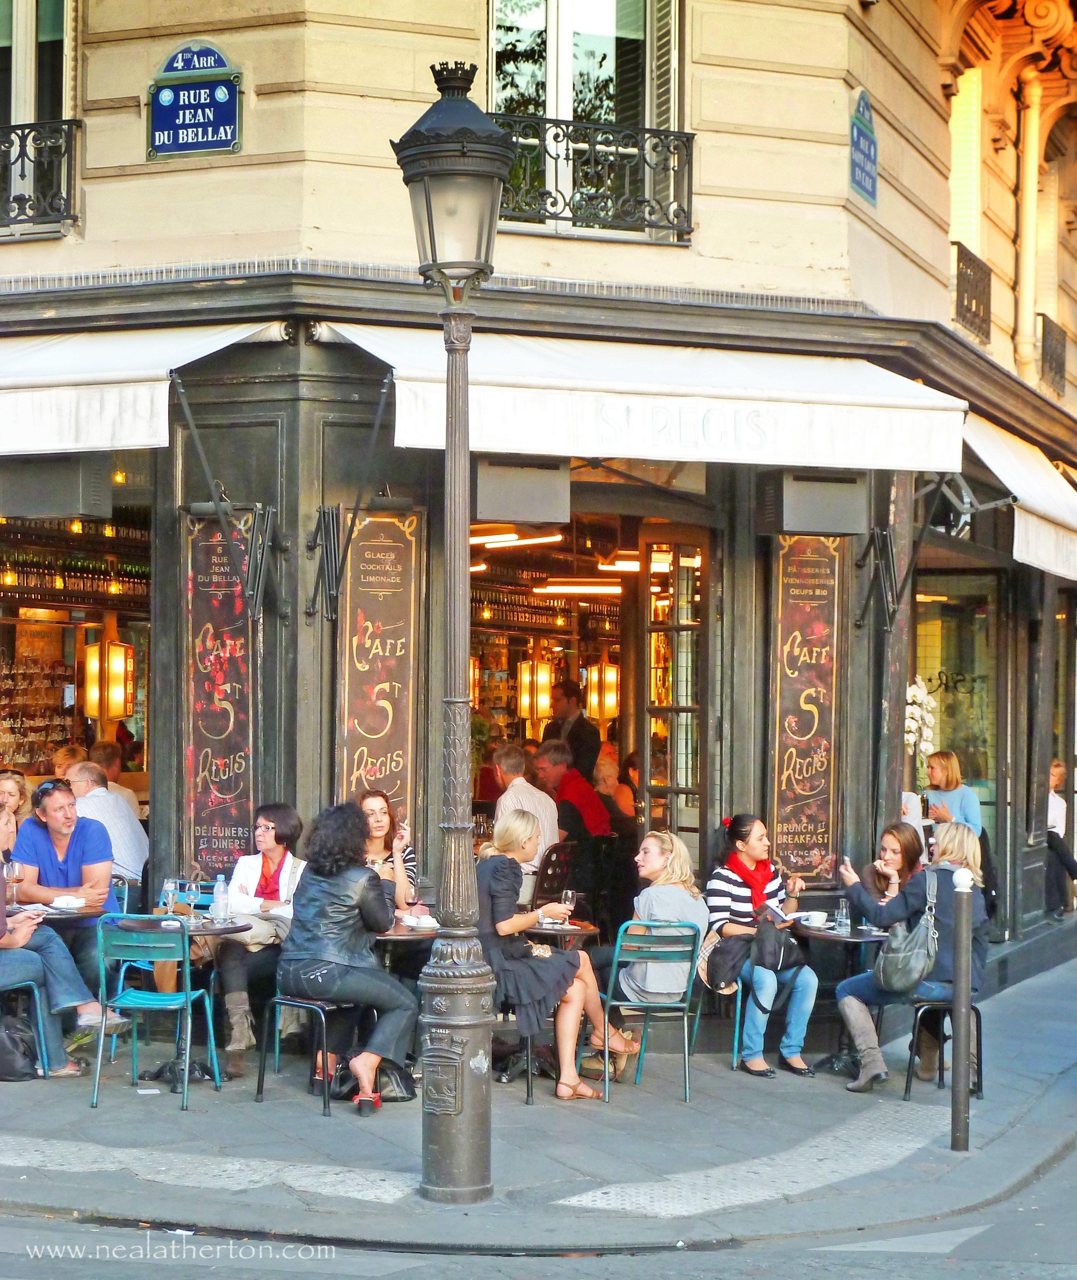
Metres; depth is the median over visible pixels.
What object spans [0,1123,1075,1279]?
road
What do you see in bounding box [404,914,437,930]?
cup and saucer
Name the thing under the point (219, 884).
water bottle
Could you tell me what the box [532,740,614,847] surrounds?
man
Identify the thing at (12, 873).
wine glass
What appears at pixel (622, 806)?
person
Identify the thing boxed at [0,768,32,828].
woman
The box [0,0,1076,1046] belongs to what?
building
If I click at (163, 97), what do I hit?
street sign
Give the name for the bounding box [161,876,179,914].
drinking glass
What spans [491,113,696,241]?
balcony railing
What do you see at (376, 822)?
woman
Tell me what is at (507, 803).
man
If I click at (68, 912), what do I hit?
table
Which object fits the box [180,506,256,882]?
menu board
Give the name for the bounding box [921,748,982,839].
woman
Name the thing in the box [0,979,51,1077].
green chair
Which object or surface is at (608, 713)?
lantern
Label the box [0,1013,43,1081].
black bag
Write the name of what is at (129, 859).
man
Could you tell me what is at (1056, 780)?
person
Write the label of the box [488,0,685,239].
window
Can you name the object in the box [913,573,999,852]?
shop window
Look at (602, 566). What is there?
ceiling light
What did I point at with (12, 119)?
window
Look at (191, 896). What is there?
wine glass
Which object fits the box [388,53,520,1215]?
street lamp
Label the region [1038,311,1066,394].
balcony railing
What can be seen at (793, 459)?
awning
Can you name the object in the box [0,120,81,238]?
balcony railing
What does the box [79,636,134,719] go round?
lantern
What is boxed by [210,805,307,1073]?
woman
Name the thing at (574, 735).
man
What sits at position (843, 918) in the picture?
drinking glass
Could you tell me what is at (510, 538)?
ceiling light
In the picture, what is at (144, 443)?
awning
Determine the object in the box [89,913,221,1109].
green chair
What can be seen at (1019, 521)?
awning
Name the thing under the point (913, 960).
handbag
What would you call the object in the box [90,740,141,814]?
person
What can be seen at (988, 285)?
balcony railing
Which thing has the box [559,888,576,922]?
wine glass
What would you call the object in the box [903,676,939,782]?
orchid
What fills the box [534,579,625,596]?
ceiling light
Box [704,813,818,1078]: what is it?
woman
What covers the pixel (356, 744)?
sign
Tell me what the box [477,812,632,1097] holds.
woman
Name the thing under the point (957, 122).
window
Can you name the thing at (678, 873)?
woman
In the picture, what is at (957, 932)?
bollard
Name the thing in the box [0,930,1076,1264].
pavement
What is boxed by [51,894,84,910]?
cup
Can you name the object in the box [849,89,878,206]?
street sign
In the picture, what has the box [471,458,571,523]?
outdoor heater
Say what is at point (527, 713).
lantern
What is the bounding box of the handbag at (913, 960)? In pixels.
[875,864,940,993]
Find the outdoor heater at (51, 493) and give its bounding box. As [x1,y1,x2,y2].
[0,453,112,516]
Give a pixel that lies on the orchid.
(919, 699)
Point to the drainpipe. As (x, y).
(1036, 125)
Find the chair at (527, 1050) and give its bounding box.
[497,984,556,1102]
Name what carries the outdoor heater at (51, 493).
attached to the building
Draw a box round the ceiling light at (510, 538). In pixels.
[468,528,565,548]
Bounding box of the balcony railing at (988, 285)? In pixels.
[951,240,992,342]
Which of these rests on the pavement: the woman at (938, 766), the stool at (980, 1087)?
the stool at (980, 1087)
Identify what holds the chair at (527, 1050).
on the pavement
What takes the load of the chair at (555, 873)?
on the ground
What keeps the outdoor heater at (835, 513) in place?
attached to the building
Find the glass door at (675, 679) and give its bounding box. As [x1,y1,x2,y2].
[637,531,708,862]
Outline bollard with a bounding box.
[949,865,974,1149]
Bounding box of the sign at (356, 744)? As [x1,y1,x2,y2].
[334,506,422,833]
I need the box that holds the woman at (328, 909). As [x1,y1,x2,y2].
[279,802,415,1113]
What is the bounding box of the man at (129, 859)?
[65,760,146,883]
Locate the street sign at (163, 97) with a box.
[147,40,242,159]
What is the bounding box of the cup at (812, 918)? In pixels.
[800,910,827,927]
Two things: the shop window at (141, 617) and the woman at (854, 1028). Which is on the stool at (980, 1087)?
the woman at (854, 1028)
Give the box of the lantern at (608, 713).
[584,659,619,724]
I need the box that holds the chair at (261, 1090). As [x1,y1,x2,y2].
[257,994,359,1115]
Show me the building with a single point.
(703, 229)
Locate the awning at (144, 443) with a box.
[0,320,285,463]
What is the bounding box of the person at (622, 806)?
[592,754,636,829]
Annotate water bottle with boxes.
[212,874,229,924]
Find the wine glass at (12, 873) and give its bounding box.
[4,857,22,893]
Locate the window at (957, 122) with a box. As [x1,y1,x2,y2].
[949,64,983,257]
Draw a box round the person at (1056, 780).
[1044,757,1076,922]
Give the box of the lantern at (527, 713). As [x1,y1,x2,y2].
[516,656,553,726]
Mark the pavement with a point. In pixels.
(230, 1101)
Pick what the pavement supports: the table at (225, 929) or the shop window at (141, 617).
the table at (225, 929)
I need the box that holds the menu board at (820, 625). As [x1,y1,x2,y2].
[768,532,845,886]
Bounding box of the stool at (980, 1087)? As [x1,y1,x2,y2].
[905,997,983,1102]
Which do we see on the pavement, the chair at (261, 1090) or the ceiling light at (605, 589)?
the chair at (261, 1090)
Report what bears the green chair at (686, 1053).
on the pavement
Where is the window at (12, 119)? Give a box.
[0,0,74,238]
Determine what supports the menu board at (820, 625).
attached to the building
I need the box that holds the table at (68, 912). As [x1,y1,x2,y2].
[2,899,111,923]
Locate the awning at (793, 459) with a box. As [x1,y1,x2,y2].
[313,321,971,473]
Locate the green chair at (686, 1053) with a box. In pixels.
[593,920,703,1103]
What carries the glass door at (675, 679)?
in the building
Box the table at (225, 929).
[109,910,248,1090]
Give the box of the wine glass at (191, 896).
[183,878,201,916]
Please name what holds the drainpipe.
attached to the building
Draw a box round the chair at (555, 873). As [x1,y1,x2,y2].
[532,840,576,906]
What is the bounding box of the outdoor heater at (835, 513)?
[760,469,868,535]
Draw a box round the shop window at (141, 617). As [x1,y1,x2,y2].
[0,477,152,794]
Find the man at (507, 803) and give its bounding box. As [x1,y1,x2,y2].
[492,743,560,880]
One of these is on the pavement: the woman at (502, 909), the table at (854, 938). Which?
the table at (854, 938)
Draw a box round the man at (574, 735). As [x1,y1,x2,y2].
[543,680,600,779]
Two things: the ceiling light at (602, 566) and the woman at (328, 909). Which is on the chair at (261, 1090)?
the woman at (328, 909)
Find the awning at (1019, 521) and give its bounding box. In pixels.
[966,408,1076,583]
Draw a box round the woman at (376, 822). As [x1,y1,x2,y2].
[355,788,418,913]
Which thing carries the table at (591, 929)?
on the pavement
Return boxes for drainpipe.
[1015,72,1043,379]
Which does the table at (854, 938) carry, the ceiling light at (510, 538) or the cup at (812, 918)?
the cup at (812, 918)
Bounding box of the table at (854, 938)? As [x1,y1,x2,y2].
[797,917,891,1075]
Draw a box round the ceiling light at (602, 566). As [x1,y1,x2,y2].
[598,550,692,573]
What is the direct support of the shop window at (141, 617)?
in the building
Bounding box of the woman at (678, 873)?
[595,827,710,1059]
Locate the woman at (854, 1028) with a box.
[836,820,991,1096]
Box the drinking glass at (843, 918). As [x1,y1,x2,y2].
[835,899,850,933]
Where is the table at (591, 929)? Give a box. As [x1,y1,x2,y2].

▸ PROBLEM DETAILS
The reply must match the records exactly, apart from the pictures, which are left out.

▸ YOUR RESPONSE
Metres; depth is the median over visible pixels.
What object spans [0,1123,1075,1279]?
road
What do you see in bounding box [404,914,437,930]?
cup and saucer
Name the thing under the point (219, 884).
water bottle
Could you tell me what the box [532,740,614,847] surrounds?
man
Identify the thing at (12, 873).
wine glass
What appears at pixel (622, 806)?
person
Identify the thing boxed at [0,768,32,828].
woman
The box [0,0,1076,1046] belongs to what?
building
If I click at (163, 97), what do I hit?
street sign
Give the name for the bounding box [161,876,179,914].
drinking glass
What spans [491,113,696,241]?
balcony railing
What do you see at (376, 822)?
woman
Tell me what is at (507, 803).
man
If I click at (68, 912), what do I hit?
table
Which object fits the box [180,506,256,882]?
menu board
Give the name for the bounding box [921,748,982,839].
woman
Name the thing in the box [0,979,51,1077].
green chair
Which object or surface is at (608, 713)?
lantern
Label the box [0,1013,43,1081].
black bag
Write the name of what is at (129, 859).
man
Could you tell me what is at (1056, 780)?
person
Write the label of the box [488,0,685,239].
window
Can you name the object in the box [913,573,999,852]?
shop window
Look at (602, 566). What is there?
ceiling light
What did I point at with (12, 119)?
window
Look at (191, 896). What is there?
wine glass
Which object fits the box [388,53,520,1215]?
street lamp
Label the region [1038,311,1066,394].
balcony railing
What can be seen at (793, 459)?
awning
Can you name the object in the box [0,120,81,238]?
balcony railing
What does the box [79,636,134,719] go round?
lantern
What is boxed by [210,805,307,1073]?
woman
Name the thing at (574, 735).
man
What sits at position (843, 918) in the picture?
drinking glass
Could you tell me what is at (510, 538)?
ceiling light
In the picture, what is at (144, 443)?
awning
Determine the object in the box [89,913,221,1109].
green chair
What can be seen at (1019, 521)?
awning
Name the thing under the point (913, 960).
handbag
What would you call the object in the box [90,740,141,814]?
person
What can be seen at (988, 285)?
balcony railing
Which thing has the box [559,888,576,922]?
wine glass
What would you call the object in the box [903,676,939,782]?
orchid
What fills the box [534,579,625,596]?
ceiling light
Box [704,813,818,1078]: what is it?
woman
What covers the pixel (356, 744)?
sign
Tell me what the box [477,812,632,1097] holds.
woman
Name the thing under the point (957, 122).
window
Can you name the thing at (678, 873)?
woman
In the picture, what is at (957, 932)?
bollard
Name the thing in the box [0,930,1076,1264].
pavement
What is boxed by [51,894,84,910]?
cup
Can you name the object in the box [849,89,878,206]?
street sign
In the picture, what has the box [471,458,571,523]?
outdoor heater
Say what is at point (527, 713).
lantern
What is the bounding box of the handbag at (913, 960)? In pixels.
[875,864,940,993]
Find the outdoor heater at (51, 493) and give its bounding box. As [x1,y1,x2,y2].
[0,453,112,516]
Give a pixel that lies on the orchid.
(919, 699)
Point to the drainpipe. As (x, y).
(1036, 125)
Find the chair at (527, 1050) and give its bounding box.
[497,984,556,1102]
Name what carries the outdoor heater at (51, 493).
attached to the building
Draw a box round the ceiling light at (510, 538). In pixels.
[468,528,565,548]
Bounding box of the balcony railing at (988, 285)? In pixels.
[951,240,992,342]
Which of these rests on the pavement: the woman at (938, 766), the stool at (980, 1087)?
the stool at (980, 1087)
Identify what holds the chair at (527, 1050).
on the pavement
What takes the load of the chair at (555, 873)?
on the ground
What keeps the outdoor heater at (835, 513) in place?
attached to the building
Find the glass door at (675, 679) and give its bounding box. As [x1,y1,x2,y2].
[637,531,708,862]
Outline bollard with a bounding box.
[949,865,974,1149]
Bounding box of the sign at (356, 744)? As [x1,y1,x2,y2].
[334,506,422,833]
I need the box that holds the woman at (328, 909). As [x1,y1,x2,y2].
[279,802,415,1113]
What is the bounding box of the man at (129, 859)?
[65,760,146,883]
Locate the street sign at (163, 97) with a box.
[147,40,242,159]
What is the bounding box of the cup at (812, 918)? In pixels.
[800,910,827,927]
Two things: the shop window at (141, 617) and the woman at (854, 1028). Which is on the stool at (980, 1087)?
the woman at (854, 1028)
Give the box of the lantern at (608, 713).
[584,659,619,724]
I need the box that holds the chair at (261, 1090). As [x1,y1,x2,y2].
[257,994,359,1115]
Show me the building with a single point.
(703, 229)
Locate the awning at (144, 443) with a box.
[0,320,285,463]
What is the bounding box of the person at (622, 806)?
[592,754,636,829]
Annotate water bottle with boxes.
[212,874,229,924]
Find the wine glass at (12, 873) and give its bounding box.
[4,857,22,893]
Locate the window at (957, 122) with a box. As [x1,y1,x2,y2].
[949,64,983,257]
Draw a box round the person at (1056, 780).
[1044,757,1076,922]
Give the box of the lantern at (527, 713). As [x1,y1,x2,y2].
[516,656,553,726]
Mark the pavement with a point. In pixels.
(230, 1101)
Pick what the pavement supports: the table at (225, 929) or the shop window at (141, 617).
the table at (225, 929)
I need the box that holds the menu board at (820, 625). As [x1,y1,x2,y2].
[768,532,845,886]
Bounding box of the stool at (980, 1087)? As [x1,y1,x2,y2].
[905,997,983,1102]
Which do we see on the pavement, the chair at (261, 1090) or the ceiling light at (605, 589)?
the chair at (261, 1090)
Report what bears the green chair at (686, 1053).
on the pavement
Where is the window at (12, 119)? Give a box.
[0,0,74,238]
Determine what supports the menu board at (820, 625).
attached to the building
I need the box that holds the table at (68, 912). As [x1,y1,x2,y2].
[2,899,111,923]
Locate the awning at (793, 459) with a box. As [x1,y1,x2,y2].
[313,321,971,473]
Locate the green chair at (686, 1053) with a box. In pixels.
[593,920,703,1103]
What carries the glass door at (675, 679)?
in the building
Box the table at (225, 929).
[109,910,248,1090]
Give the box of the wine glass at (191, 896).
[183,878,201,916]
Please name what holds the drainpipe.
attached to the building
Draw a box round the chair at (555, 873). As [x1,y1,x2,y2].
[532,840,576,906]
What is the bounding box of the outdoor heater at (835, 513)?
[760,469,868,535]
Draw a box round the shop window at (141, 617). As [x1,y1,x2,y2].
[0,477,152,794]
Find the man at (507, 803) and give its bounding box. As [x1,y1,x2,y2].
[492,743,560,880]
One of these is on the pavement: the woman at (502, 909), the table at (854, 938). Which?
the table at (854, 938)
Draw a box round the man at (574, 735). As [x1,y1,x2,y2].
[543,680,600,779]
Two things: the ceiling light at (602, 566) and the woman at (328, 909). Which is on the chair at (261, 1090)?
the woman at (328, 909)
Find the awning at (1019, 521) and give its bounding box. In pixels.
[966,408,1076,583]
Draw a box round the woman at (376, 822). As [x1,y1,x2,y2].
[355,788,418,913]
Which thing carries the table at (591, 929)?
on the pavement
Return boxes for drainpipe.
[1015,72,1043,379]
Which does the table at (854, 938) carry, the ceiling light at (510, 538) or the cup at (812, 918)?
the cup at (812, 918)
Bounding box of the table at (854, 938)? As [x1,y1,x2,y2].
[797,917,891,1075]
Draw a box round the ceiling light at (602, 566). As [x1,y1,x2,y2].
[598,550,692,573]
What is the direct support of the shop window at (141, 617)?
in the building
Bounding box of the woman at (678, 873)?
[595,827,710,1059]
Locate the woman at (854, 1028) with a box.
[836,820,991,1096]
Box the drinking glass at (843, 918). As [x1,y1,x2,y2].
[835,899,850,933]
Where is the table at (591, 929)? Give a box. As [x1,y1,x2,y2].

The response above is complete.